Chocolate Bowls Recipe
From tuilelaith 11 years agoIngredients
- Ballons shopping list
- Non-Stick Spray shopping list
- melting chocolate shopping list
How to make it
- How To Make Chocolate Bowls:
- Blow up balloons and place them in a bowl to hold them upright.
- Don't blow them to be bigger than 6-8 inches tall.
- A lot of people like small bowls that are about the size of a coffee cup.
- It's up to you.
- Whatever size you blow up the balloon to be will be the size of your chocolate bowl.
- You might want to make the balloons slightly different sizes for variety.

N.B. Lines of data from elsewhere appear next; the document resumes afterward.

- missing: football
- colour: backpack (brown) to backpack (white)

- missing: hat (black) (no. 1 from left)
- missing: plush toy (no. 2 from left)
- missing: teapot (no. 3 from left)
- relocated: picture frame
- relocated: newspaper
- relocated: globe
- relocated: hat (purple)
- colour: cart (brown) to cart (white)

- Spray each balloon (the area you'll be putting the chocolate on) with non-stick spray such as Crisco spray so that the chocolate will release easier.

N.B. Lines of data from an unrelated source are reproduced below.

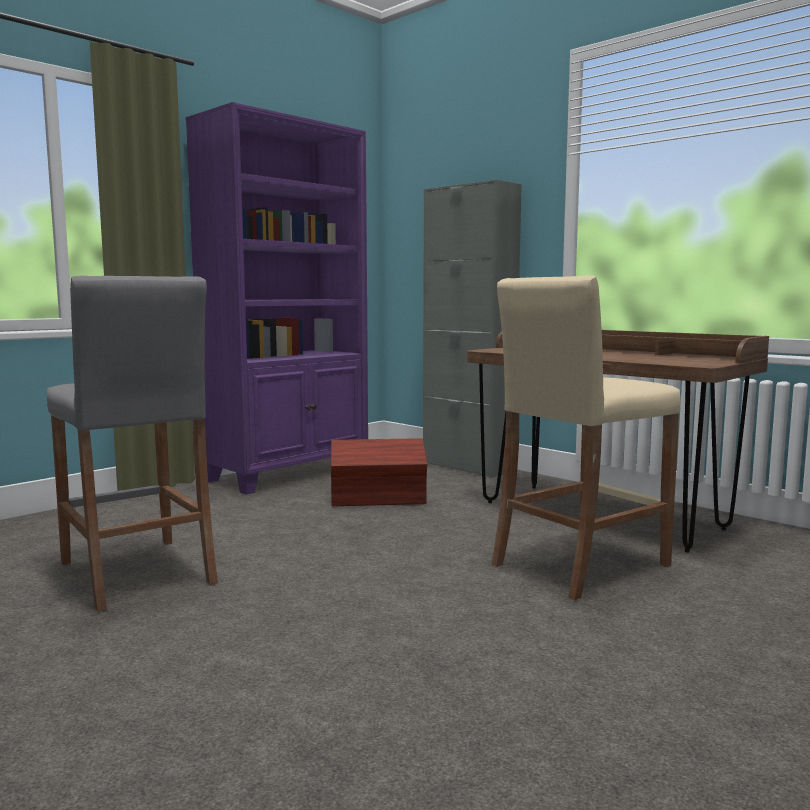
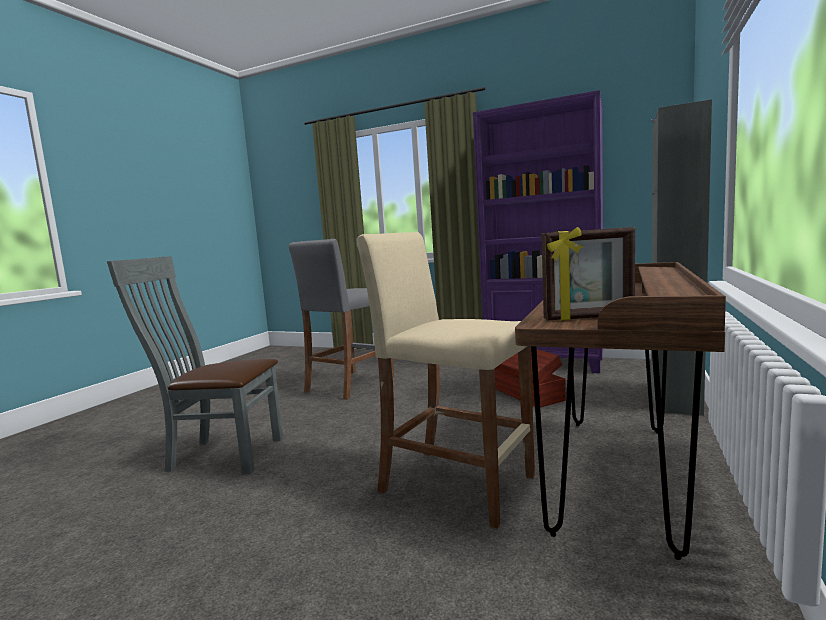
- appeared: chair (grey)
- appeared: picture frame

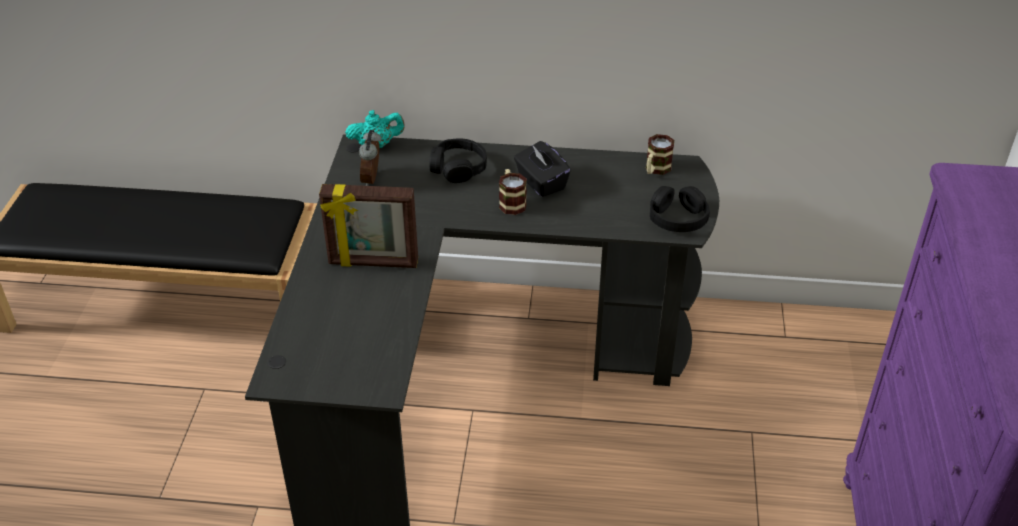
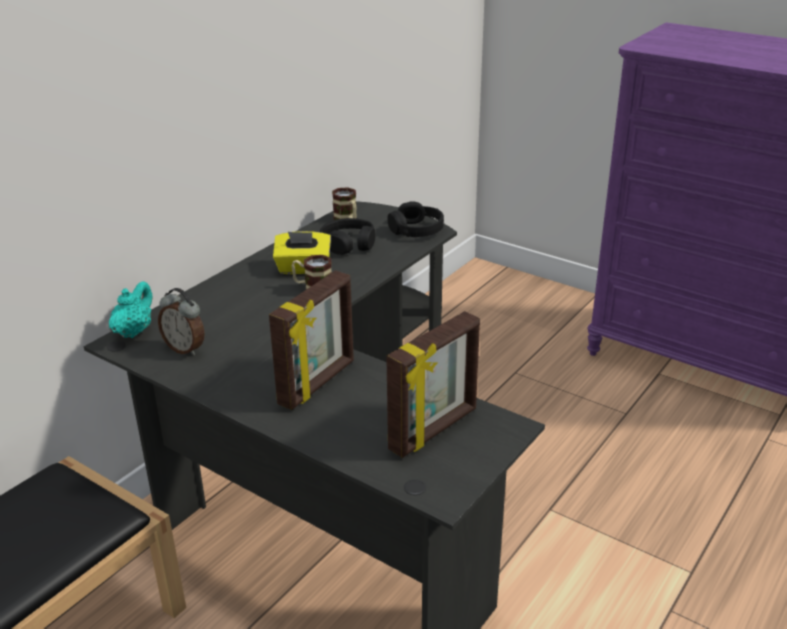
- appeared: picture frame (no. 2 from left)
- relocated: headphones (black) (no. 1 from left)
- colour: tissue box (black) to tissue box (yellow)

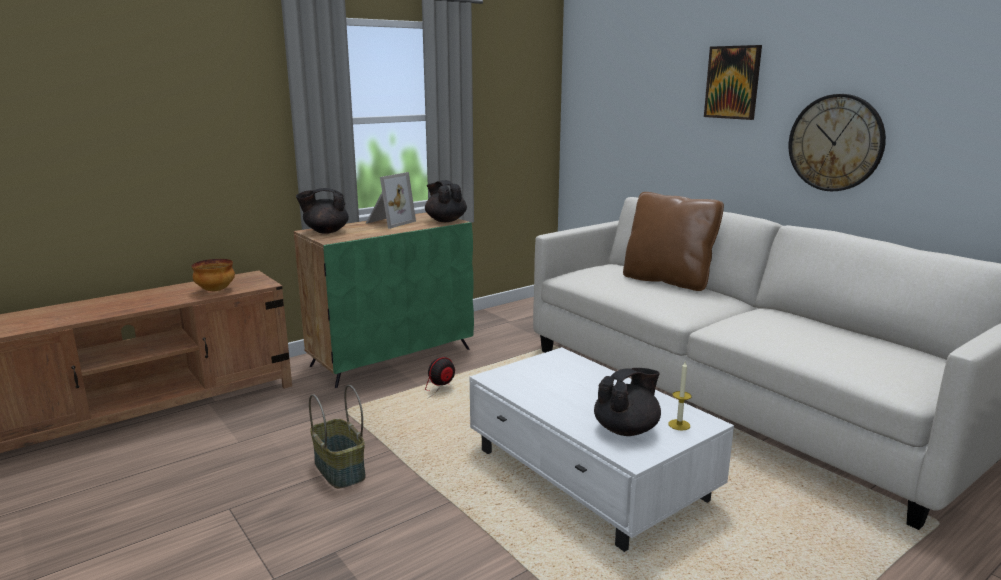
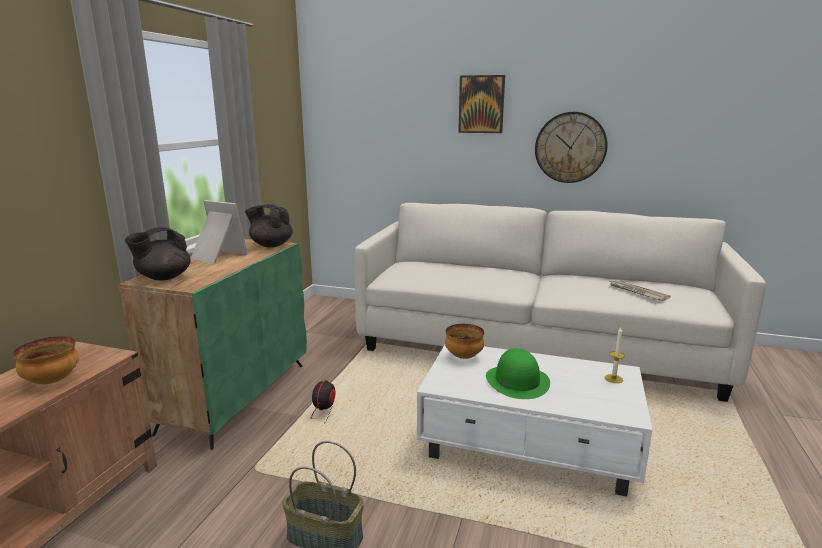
- missing: teapot (black) (no. 3 from left)
- missing: pillow (brown)
- appeared: bowl (no. 2 from left)
- appeared: hat (green)
- appeared: newspaper
- spun: picture frame 60 degrees counterclockwise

- Melt or temper the chocolate using instructions that came with your chocolate. Ideally, use a double boiler (or a double boiler insert).
- Do not let the water touch the bottom of the double boiler.
- Only let the water simmer.
- Do not allow it to boil or you may burn the chocolate.
- If you must use a microwave, melt on medium heat for short periods being very careful not to overheat the chocolate.
- Let the chocolate cool for 5 - 10 minutes in a bowl that is sized so that you can dip your balloon into the bowl. The chocolate can't be so hot that it will pop the balloon.
- If you want to add a marbleized effect to the chocolate bowl:
- Pour the base color/flavor of chocolate in the bowl first.
- Then add a smaller quantity of a second color/flavor of chocolate on top.
- Swirl lightly with a knife.
- When you dip the balloons the bowl will look marbleized.
- There a couple of ways to make your chocolate bowls - or you can combine the methods for added flare.
- Either way, hold the balloon by the knot.
- a. For a solid bowl that looks like flower petals:
- Holding the knot at a slight angle, dip the ballon in chocolate, then using the opposite angle, dip the balloon again.
- You may be able to do this 2-4 times.
- Slowly swirl the balloon around to make an even coat.
- Then lift the balloon slowly and let some of the excess chocolate drip back into the bowl.
- Sometimes the balloons will need to be dipped twice to make sure the chocolate is solid enough.
- b. For a not solid bowl:
- Holding the knot, use a spoon to drizzle the chocolate over the bottom of the balloon going back and forth in one direction and then in the opposite direction.
- When drizzling, cover about half of the exposed balloon.
- Then dip the very bottom of the balloon a couple of inches into the chocolate so you have a nice, solid chocolate bottom.
- When doing this, you can use more than one chocolate flavor (or colored white chocolate) for added design.
- After each balloon is dipped, place on a Heavy Weight Dipping Sheet or waxed paper lined tray.
- The chocolate will start to settle making a flat bottom for the chocolate bowl.
- After your balloons are finished, move them to a cool area to set up (harden).
- Hopefully they will fit in your fridge!
- If so, they will set up in about 10 minutes.
- After the chocolate is completely set up, it's time to deflate the balloons.
- Gently remove the chocolate covered balloon from the dipping sheet.
- If using waxed paper, you might need to slide a knife around the bottom edge to loosen the bottom of the chocolate bowl.
- Once you remove the balloon, you can use a hat pin to deflate it or cut a small hole in the top of it to deflate it.
- Make the hole near the area where the balloon is tied.
- As the balloon deflates it will still be attached to the inside of the chocolate.
- Very slowly peel the balloon away from the chocolate.
- You can add additional decorative touches by gently handling the bowl and adding more drizzled chocolate.
- Keep the chocolate bowls cool until you plan to use them!